Provided text:
Remedy’s newly announced Control Resonant shifts the action to a collapsing Manhattan, puts Dylan Faden in the spotlight, and pushes the Remedy Connected Universe forward after Alan Wake 2.
Remedy has finally lifted the veil on Control Resonant, a full-scale sequel to 2019’s Control and the clearest statement yet of its ambitions for the Remedy Connected Universe after Alan Wake 2. The reveal trailer and early previews sketch a game that is at once intimately tied to the Federal Bureau of Control and radically removed from the Oldest House, trading brutalist corridors for a twisted New York where the city itself is an Object of Power waiting to happen.
In Resonant, players take control of Dylan Faden, Jesse’s brother and former FBC prisoner. Years after the events of Control and Alan Wake 2, Dylan walks out into a Manhattan that has already tipped over the edge of the paranatural. Buildings shear and reform midair, intersections fold into labyrinths, and the sky itself looks like a resonance experiment gone wrong. Remedy calls it a “paranatural action RPG,” but the pitch goes beyond the label: this is a story about a man whose mind was once a threat that needed to be contained, now thrown into a world where containment has completely failed.
What we know from the reveal is that Resonant is set roughly seven years after the first game. The Hiss, the Board, and the broader weird infrastructure of the FBC have not gone away, but Manhattan is being torn apart by a new cosmic presence that seems less like an invasion and more like a transcription error in reality. Dylan arrives with his powers unstable and his goals divided. He is searching for Jesse while also being pushed into the role of field agent, champion, or possibly sacrificial component in a ritual too big to fully understand.
Mechanically, Remedy is leaning into melee combat and progression in a way that sets Resonant apart from Control. The Service Weapon is gone, replaced by an evolving blade-like focus called the Aberrant. In motion it looks more like a living sigil than a piece of gear, shifting form as Dylan chains telekinetic strikes, dashes, and counters. Remedy describes the Aberrant as something that grows with Dylan, with a skill and upgrade system that lets players steer him toward specific styles, from hyper-aggressive crowd control to single-target boss shredding. Gunplay still exists, but the fantasy now centers on closing the distance, breaking an enemy’s stance, then tearing chunks out of the environment to finish the job.
Just as important is the setting. The Oldest House was a single contained mystery that rewrote itself behind closed doors. Resonant’s Manhattan feels like the moment those doors never closed at all. Streets stretch into impossible perspectives, skyscrapers peel back to reveal FBC-style maintenance guts, and pockets of reality fracture into alternate spaces that look like a cross between the Astral Plane and a memory palace built from Dylan’s trauma. Remedy has talked about segments of the city connecting to a more psychological layer, a mindscape where Dylan’s conflicted history with the Bureau, the Hiss, and Jesse herself becomes literal architecture.

Exercise requirements:
• A. Repeat the Control Resonant article between "In Resonant, players" and "has completely failed.", inclusive.
• B. Condense the paragraph of the Control Resonant article that opens with "Mechanically, Remedy is leaning into melee combat" into a shorter version that keeps its main facts.
• C. Write the next part of the Control Resonant article, picking up after its final paragraph.
The entries that come after this are not needed.

Extracted material:
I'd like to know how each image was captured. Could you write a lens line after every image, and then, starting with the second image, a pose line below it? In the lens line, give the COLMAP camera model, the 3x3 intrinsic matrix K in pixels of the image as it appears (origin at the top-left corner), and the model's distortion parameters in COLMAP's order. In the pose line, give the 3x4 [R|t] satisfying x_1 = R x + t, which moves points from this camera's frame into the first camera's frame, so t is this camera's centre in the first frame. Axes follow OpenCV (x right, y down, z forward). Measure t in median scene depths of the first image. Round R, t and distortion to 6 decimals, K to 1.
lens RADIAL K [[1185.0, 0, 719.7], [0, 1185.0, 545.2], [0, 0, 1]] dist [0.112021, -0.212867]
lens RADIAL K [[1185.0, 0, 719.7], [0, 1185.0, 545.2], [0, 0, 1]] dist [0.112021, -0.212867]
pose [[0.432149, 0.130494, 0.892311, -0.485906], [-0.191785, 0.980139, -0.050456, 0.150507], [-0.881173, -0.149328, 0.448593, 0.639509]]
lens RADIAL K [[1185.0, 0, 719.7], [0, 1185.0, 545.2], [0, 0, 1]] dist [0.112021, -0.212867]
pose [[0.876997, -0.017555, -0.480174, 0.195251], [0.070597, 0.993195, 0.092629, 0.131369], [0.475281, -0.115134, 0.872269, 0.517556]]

...

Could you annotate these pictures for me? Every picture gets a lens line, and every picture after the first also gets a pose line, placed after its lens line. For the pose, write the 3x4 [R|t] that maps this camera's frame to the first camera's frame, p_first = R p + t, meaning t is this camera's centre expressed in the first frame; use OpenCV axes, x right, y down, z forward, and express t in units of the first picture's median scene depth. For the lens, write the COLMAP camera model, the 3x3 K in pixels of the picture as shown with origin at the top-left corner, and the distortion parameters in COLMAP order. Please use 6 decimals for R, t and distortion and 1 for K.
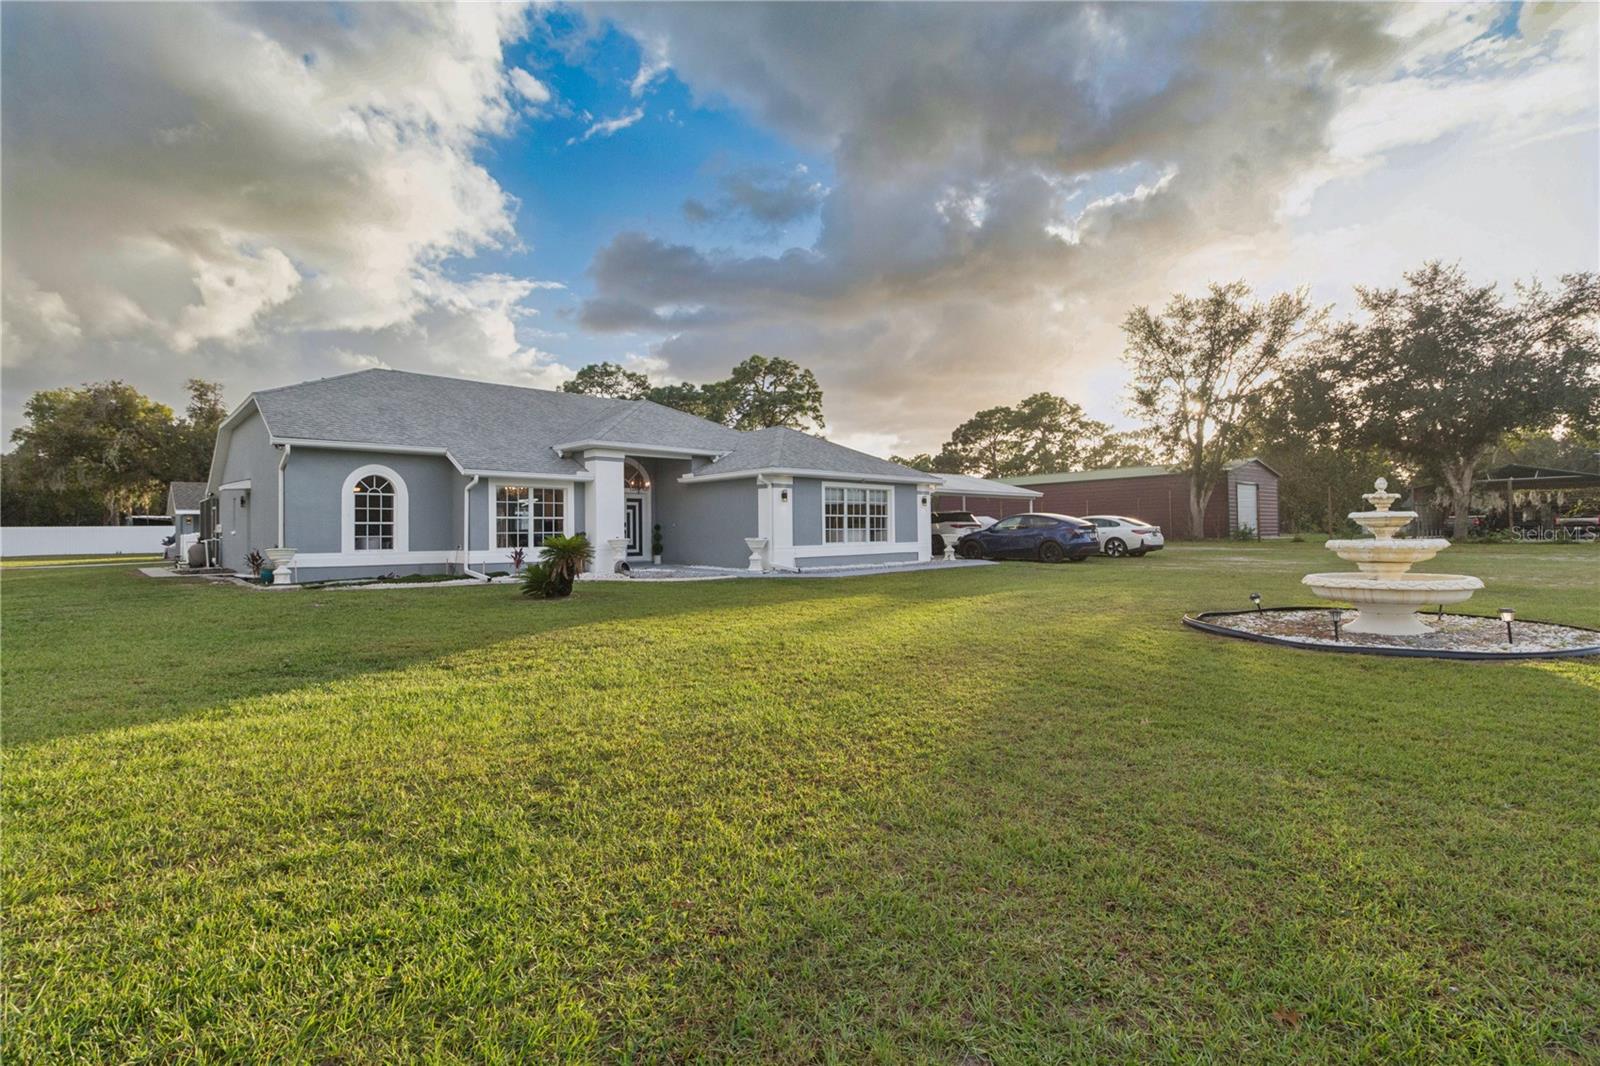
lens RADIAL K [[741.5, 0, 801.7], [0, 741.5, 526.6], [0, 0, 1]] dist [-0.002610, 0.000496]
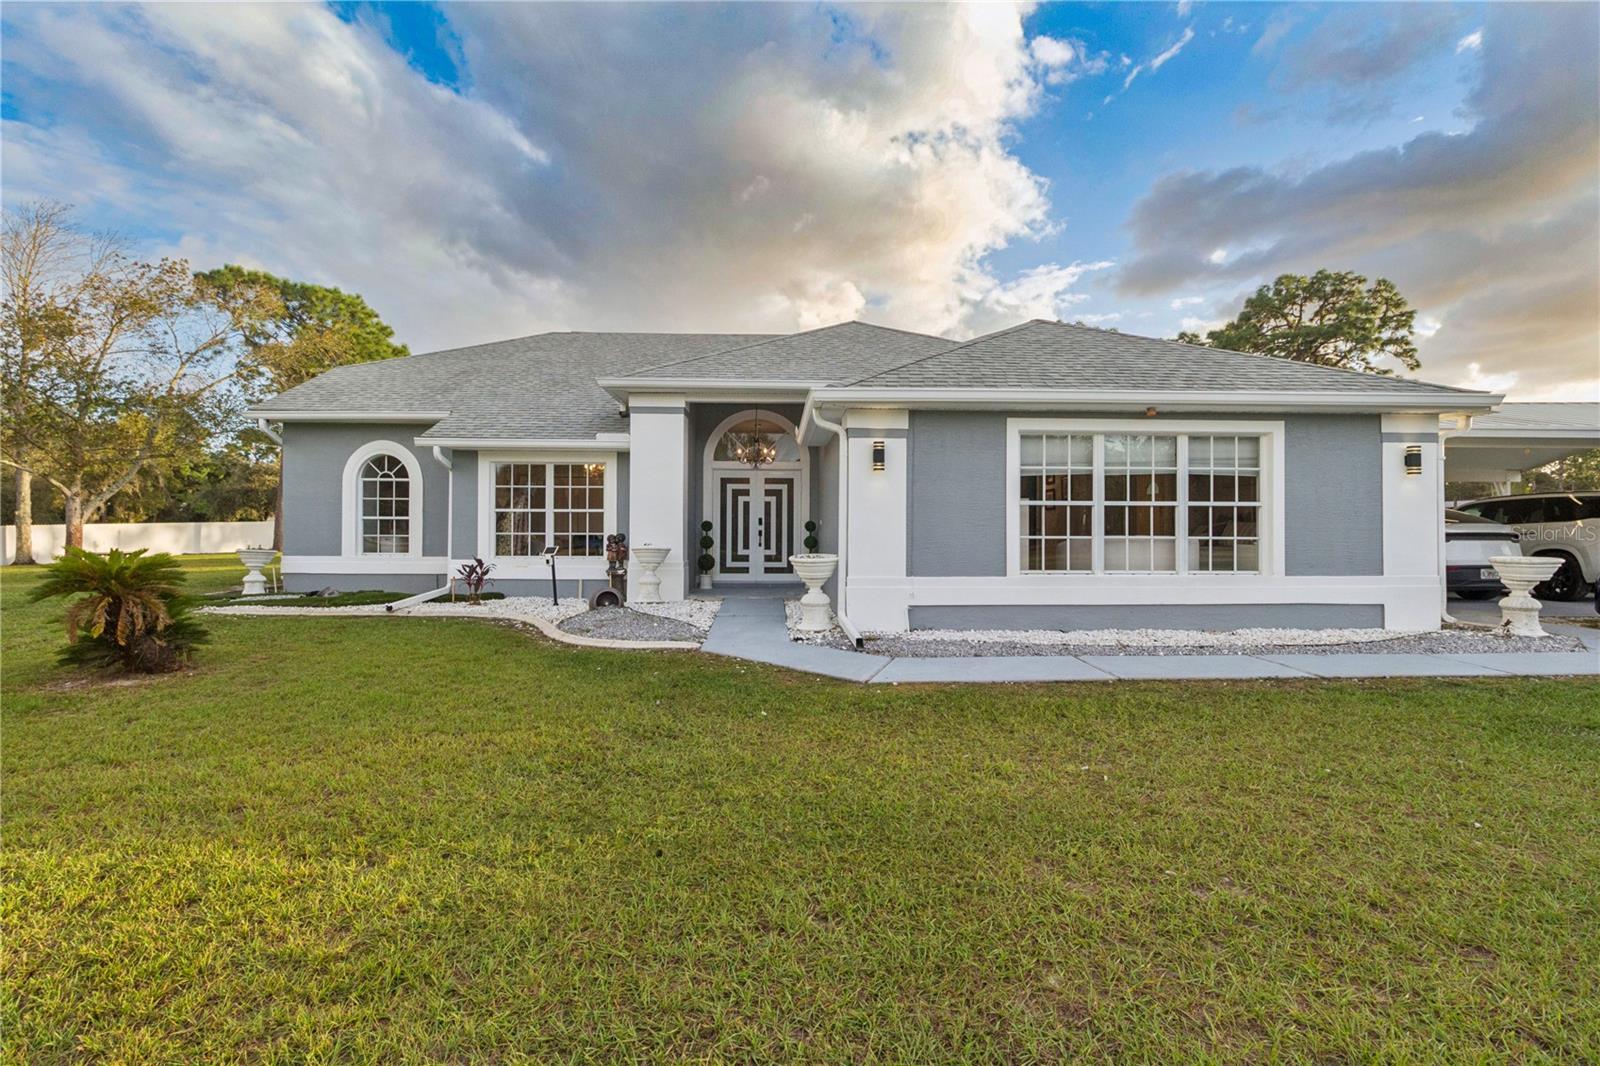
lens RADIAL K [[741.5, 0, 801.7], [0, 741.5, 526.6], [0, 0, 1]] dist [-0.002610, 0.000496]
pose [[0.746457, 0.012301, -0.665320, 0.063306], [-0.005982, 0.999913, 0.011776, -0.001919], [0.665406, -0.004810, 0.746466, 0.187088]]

--

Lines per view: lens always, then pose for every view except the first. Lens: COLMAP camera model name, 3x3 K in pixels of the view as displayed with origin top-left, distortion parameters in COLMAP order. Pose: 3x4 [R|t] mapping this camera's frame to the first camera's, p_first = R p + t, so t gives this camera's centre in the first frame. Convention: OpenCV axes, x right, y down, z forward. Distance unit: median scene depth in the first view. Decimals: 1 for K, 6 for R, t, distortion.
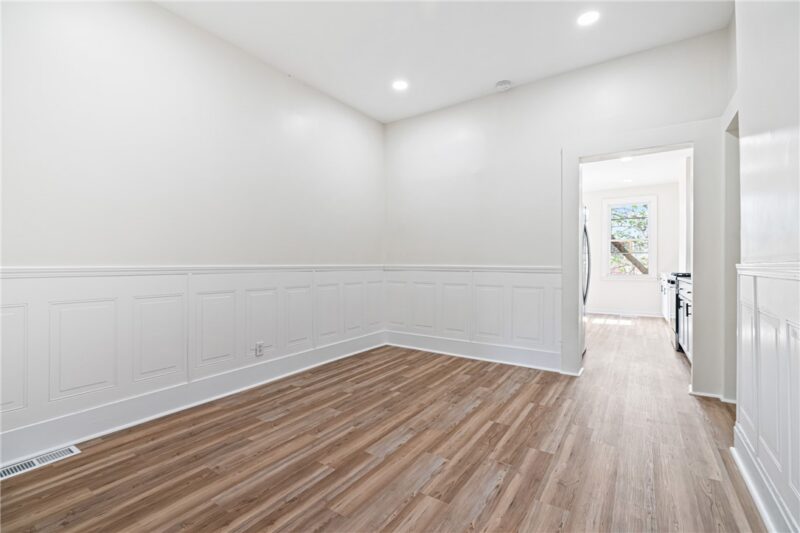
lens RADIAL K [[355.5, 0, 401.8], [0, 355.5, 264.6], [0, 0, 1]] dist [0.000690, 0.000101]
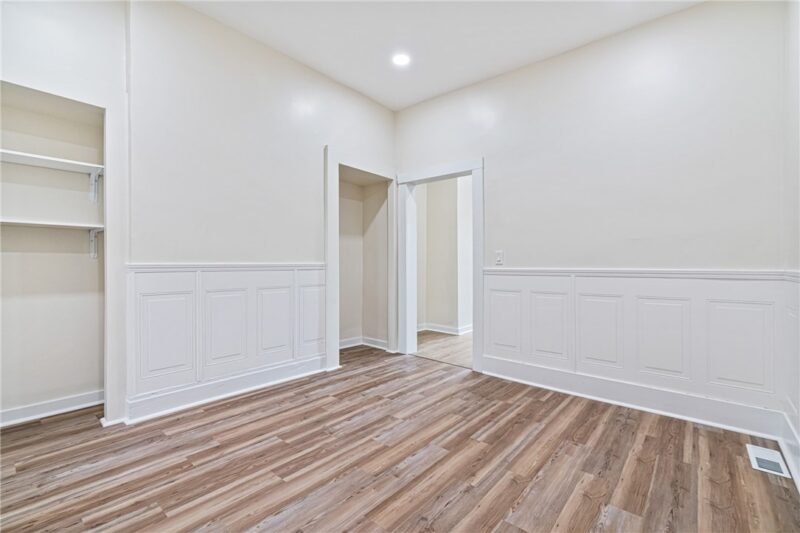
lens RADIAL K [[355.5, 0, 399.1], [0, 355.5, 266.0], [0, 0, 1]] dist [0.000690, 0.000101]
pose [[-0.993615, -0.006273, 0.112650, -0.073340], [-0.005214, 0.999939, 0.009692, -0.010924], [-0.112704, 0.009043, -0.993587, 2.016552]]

Answer list:
• A.
In Resonant, players take control of Dylan Faden, Jesse’s brother and former FBC prisoner. Years after the events of Control and Alan Wake 2, Dylan walks out into a Manhattan that has already tipped over the edge of the paranatural. Buildings shear and reform midair, intersections fold into labyrinths, and the sky itself looks like a resonance experiment gone wrong. Remedy calls it a “paranatural action RPG,” but the pitch goes beyond the label: this is a story about a man whose mind was once a threat that needed to be contained, now thrown into a world where containment has completely failed.

• B. Resonant puts more weight on melee combat and progression than Control did. The Service Weapon is gone, replaced by the Aberrant, an evolving blade-like focus that shifts form as Dylan chains telekinetic strikes, dashes, and counters. It grows with Dylan through a skill and upgrade system that lets players steer him toward styles ranging from hyper-aggressive crowd control to single-target boss shredding. Gunplay remains, but the core fantasy is closing the distance, breaking an enemy's stance, and tearing chunks out of the environment to finish the job.

• C.
This shift dovetails with where the Remedy Connected Universe stands post Alan Wake 2. That game made it explicit that the Bureau, the Dark Place, Cauldron Lake, and even prior Remedy works are entangled through overlapping layers of fiction and control. Resonant seems primed to be the next escalation point. If Control was about discovering the Bureau and Alan Wake 2 was about weaponizing narrative to reshape reality, Resonant is what happens when those forces leak into one of the most iconic cities on the planet.
You can already feel those cross-currents in the way Manhattan is described. The city’s collapse reads like a mass Altered World Event, something closer in scale to Bright Falls but suffused with decades of ambient cultural resonance. New York has always been a magnet for stories, so it makes twisted sense that in Remedy’s cosmology it might become unstable once the right paranatural frequency hits. That leaves the door open for references and incursions from across the Connected Universe, whether that is FBC documents on the events of Bright Falls, sightings of familiar symbols from Alan Wake’s manuscripts, or more overt crossovers that exploit Dylan’s sensitivity to psychic echoes.
Post Alan Wake 2, the Bureau also has to reckon with proof that fiction is not just influenced by Altered World Events but can generate them. Resonant’s premise allows Remedy to explore how the FBC tries to operate in a world where the line between urban legend, genre trope, and containment breach is almost gone. A reality-warped Manhattan is not a problem you solve with blackout curtains and redacted memos. It is a crisis that forces the Bureau out of the shadows and into a more visible, messy role, and Dylan, as a former subject of that secrecy, is the perfect lens on the shift.
All of this sets the table for new paranatural mechanics that go beyond Control’s familiar telekinesis, levitation, and mind control. The emphasis on resonance in the title hints at systems based on harmonizing, disrupting, or tuning into layers of reality. It is easy to imagine Dylan modulating frequencies in the environment to bend space more precisely, sliding between parallel versions of a street to solve traversal puzzles or set up ambushes. Enemies might “ring” at different frequencies, making them vulnerable to particular powers or combinations of environmental objects, pushing players to think of combat less as a shooter and more as a kind of destructive choreography.
The Aberrant itself seems ripe for resonance-based customization. Instead of just adding damage or elemental effects, upgrades could change the way Dylan interacts with reality. One configuration might stabilize surrounding space, briefly freezing the shifting geometry of a level so players can sprint across a collapsing bridge or hold a safe pocket during a chaotic encounter. Another might amplify the city’s instability, turning a charged heavy attack into a localized distortion that pulls enemies and debris into a singularity, reconfiguring the arena while dealing massive damage.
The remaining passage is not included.